Video Person Re-Identification with Frame Sampling-Random Erasure and Mutual Information-Temporal Weight Aggregation.

机构信息

Information and Communication Engineering, Electronics Information Engineering College, Changchun University of Science and Technology, Changchun 130022, China.

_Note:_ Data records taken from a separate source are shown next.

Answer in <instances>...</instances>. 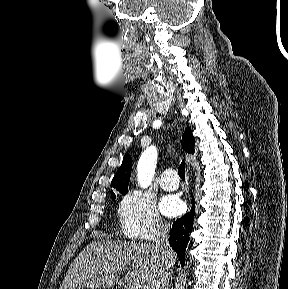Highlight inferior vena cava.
I'll return each mask as SVG.
<instances>
[{
  "label": "inferior vena cava",
  "mask_w": 288,
  "mask_h": 289,
  "mask_svg": "<svg viewBox=\"0 0 288 289\" xmlns=\"http://www.w3.org/2000/svg\"><path fill=\"white\" fill-rule=\"evenodd\" d=\"M169 231V224L162 225L155 240L154 246L155 251L158 253L162 263L164 264L163 275L165 279H168L171 276L174 265L173 251L169 245Z\"/></svg>",
  "instance_id": "1"
}]
</instances>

High-Speed Railway Comprehensive Technical College, Jilin Railway Technology College, Jilin 132299, China.

出版信息

Sensors (Basel). 2022 Apr 15;22(8):3047. doi: 10.3390/s22083047.

Abstract

Partial occlusion and background clutter in camera video surveillance affect the accuracy of video-based person re-identification (re-ID). To address these problems, we propose a person re-ID method based on random erasure of frame sampling and temporal weight aggregation of mutual information of partial and global features. First, for the case in which the target person is interfered or partially occluded, the frame sampling-random erasure (FSE) method is used for data enhancement to effectively alleviate the occlusion problem, improve the generalization ability of the model, and match persons more accurately. Second, to further improve the re-ID accuracy of video-based persons and learn more discriminative feature representations, we use a ResNet-50 network to extract global and partial features and fuse these features to obtain frame-level features. In the time dimension, based on a mutual information-temporal weight aggregation (MI-TWA) module, the partial features are added according to different weights and the global features are added according to equal weights and connected to output sequence features. The proposed method is extensively experimented on three public video datasets, MARS, DukeMTMC-VideoReID, and PRID-2011; the mean average precision (mAP) values are 82.4%, 94.1%, and 95.3% and Rank-1 values are 86.4%, 94.8%, and 95.2%, respectively.

摘要

相机视频监控中的部分遮挡和背景杂波会影响基于视频的人员重新识别(re-ID)的准确性。针对这些问题,我们提出了一种基于帧采样随机擦除和部分与全局特征互信息时间权重聚合的人员重新识别方法。首先,对于目标人员受到干扰或部分遮挡的情况,使用帧采样随机擦除(FSE)方法进行数据增强,有效缓解遮挡问题,提高模型的泛化能力,更准确地匹配人员。其次,为了进一步提高基于视频的人员重新识别的准确性,并学习更具判别力的特征表示,我们使用 ResNet-50 网络提取全局和部分特征,并融合这些特征以获得帧级特征。在时间维度上,基于互信息-时间权重聚合(MI-TWA)模块,根据不同的权重添加部分特征,并根据等权重添加全局特征,并连接输出序列特征。在三个公共视频数据集 MARS、DukeMTMC-VideoReID 和 PRID-2011 上进行了广泛的实验,平均精度(mAP)值分别为 82.4%、94.1%和 95.3%,排名第一(Rank-1)值分别为 86.4%、94.8%和 95.2%。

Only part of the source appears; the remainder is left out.